Carmen, de 70 años, nació en Madrid. Salió de España en
julio de 1938, y de la URSS ,
con destino a México, un año después. Regresó en 1960, y definitivamente en
1970.
Esta sobrina nieta de Ángel Ganivet y sobrina del educador Rubén Landa, alumna que fue de
Su madre, que se quedó en España tras la guerra civil para
reorganizar el partido comunista, fue detenida el 4 de abril de 1939 y se
suicidó en 1942 en la cárcel de Mallorca, donde cumplía una condena de 30 años,
tras serle conmutada la pena capital. Su padre hizo otro tanto en 1961. Su
marido y una de sus hijas, embarazada, murieron en 1974 en un accidente de
automóvil. Su otra hija falleció en 1996 por suicidio o sobredosis de heroína.
Sólo le vive un hijo.
Pese a todo, Carmen conserva el sentido del humor y es capaz
de hablar –con ternura o ironía, según los casos– de su largo exilio en México,
Inglaterra y Checoslovaquia, de sus detenciones e interrogatorios por la
policía franquista, de su militancia comunista, de su distanciamiento del
partido y de una infancia perdida en los recovecos de la memoria.
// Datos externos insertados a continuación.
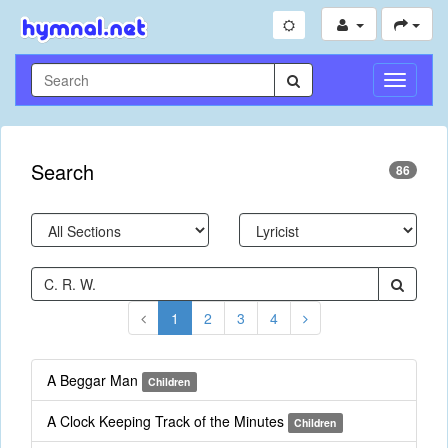
Toggle
Navigati
Search
86
1
2
3
4
A Beggar Man
Children
A Clock Keeping Track of the Minutes
Children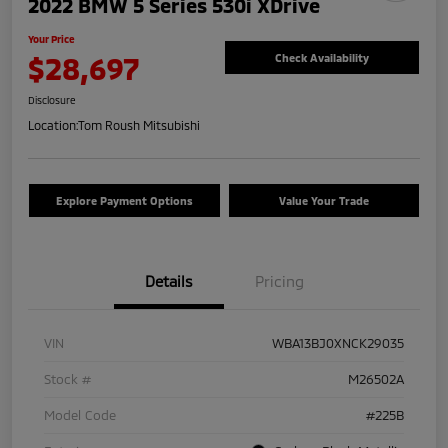
2022 BMW 5 Series 530i XDrive
Your Price
$28,697
Check Availability
Disclosure
Location:
Tom Roush Mitsubishi
Explore Payment Options
Value Your Trade
Details
Pricing
VIN
WBA13BJ0XNCK29035
Stock #
M26502A
Model Code
#225B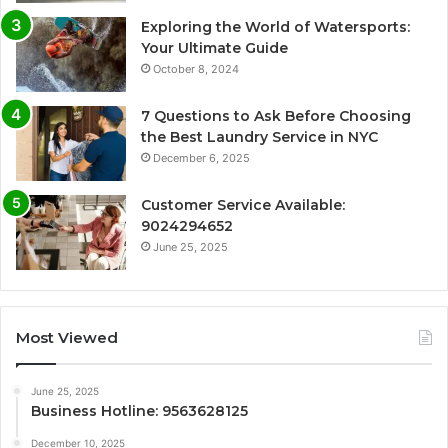
Exploring the World of Watersports:
Your Ultimate Guide
October 8, 2024
7 Questions to Ask Before Choosing
the Best Laundry Service in NYC
December 6, 2025
Customer Service Available:
9024294652
June 25, 2025
Most Viewed
June 25, 2025
Business Hotline: 9563628125
December 10, 2025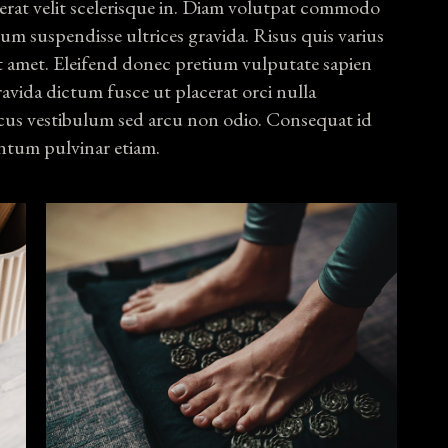
erat velit scelerisque in. Diam volutpat commodo
psum suspendisse ultrices gravida. Risus quis varius
t amet. Eleifend donec pretium vulputate sapien
ravida dictum fusce ut placerat orci nulla
us vestibulum sed arcu non odio. Consequat id
ntum pulvinar etiam.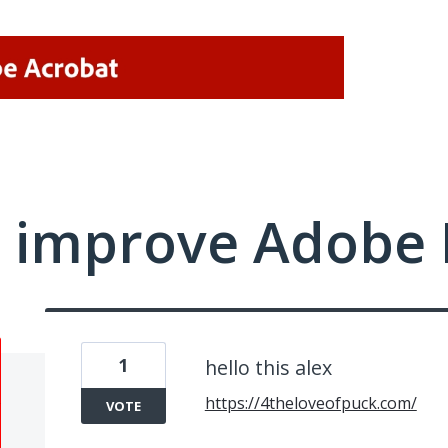
 improve Adobe 
1
hello this alex
https://4theloveofpuck.com/
VOTE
Así cuenta lo
que no recuerda, pero que ha llegado a imaginar o averiguar, de su salida de
España y su estancia en la URSS :
“Al estallar la guerra, mi padre se fue al frente, donde
combatió y formó parte del llamado Batallón del Talento, formado básicamente
por intelectuales. Parece que colaboró con el equipo de cartelistas de Renau.
Incluso hay un cartel en el que se reproduce una foto mía. Mi madre se integró
enseguida en funciones dirigentes del Socorro Rojo. Y a mí, a quien la
sublevación me sorprendió en Galicia de vacaciones, me llevaron a Francia para
volver a entrar a España en la zona republicana. Viví separada de ellos, sin
ver a mi padre y sólo ocasionalmente a mi madre. Me tocó vivir en diversas
colonias de niños, de las que sólo tengo constancia de una en Ribagordo de
Júcar y de otra en Barcelona. Conservo algunas fotos de entonces en las que
aparezco con una mirada triste”.
“No recuerdo casi nada de esa época. Es terrible. Durante
dos años, cuando tenía entre cinco y siete, estuve sometida a un continuo
trasiego, como un paquete de correos, de aquí para allá. Ni siquiera con ayuda
de la familia he podido atar todos los cabos. En 1938 me envían a la URSS. No sé cómo ni por
qué se tomó la decisión. Supongo que sería porque las cosas se ponían feas y
porque allí tenía ya familia. También ignoro la ruta que seguí, si viajé por
tierra o por mar, o a qué ciudad llegué. Parece que, antes de recalar en Moscú,
pasé por Kaluga. Tengo la vaga impresión (aunque quién sabe dónde empieza la
fantasía) de que estuve en el balneario de Artek, en Crimea. Alguien me dijo
una vez que había arribado por el puerto de Leningrado”.
“Ni siquiera me acuerdo de mi estancia en Moscú, aunque sé
que pasé varios meses en el hospital, una vez con sarampión y otra como
portadora de la difteria. Y sé que estuve en la casa de niños de la calle
Pirogovskaya gracias al libro de memorias de José Fernández Mi infancia en
Moscú. En él habla de un profesor de gimnasia llamado Isa. Comprendí que fue en
su honor por lo que llamé así al oso blanco de tela que me regalaron mis tíos
cuando cumplí ocho años, que me llevé a México y que es casi mi único eslabón
con la memoria perdida de mi infancia”.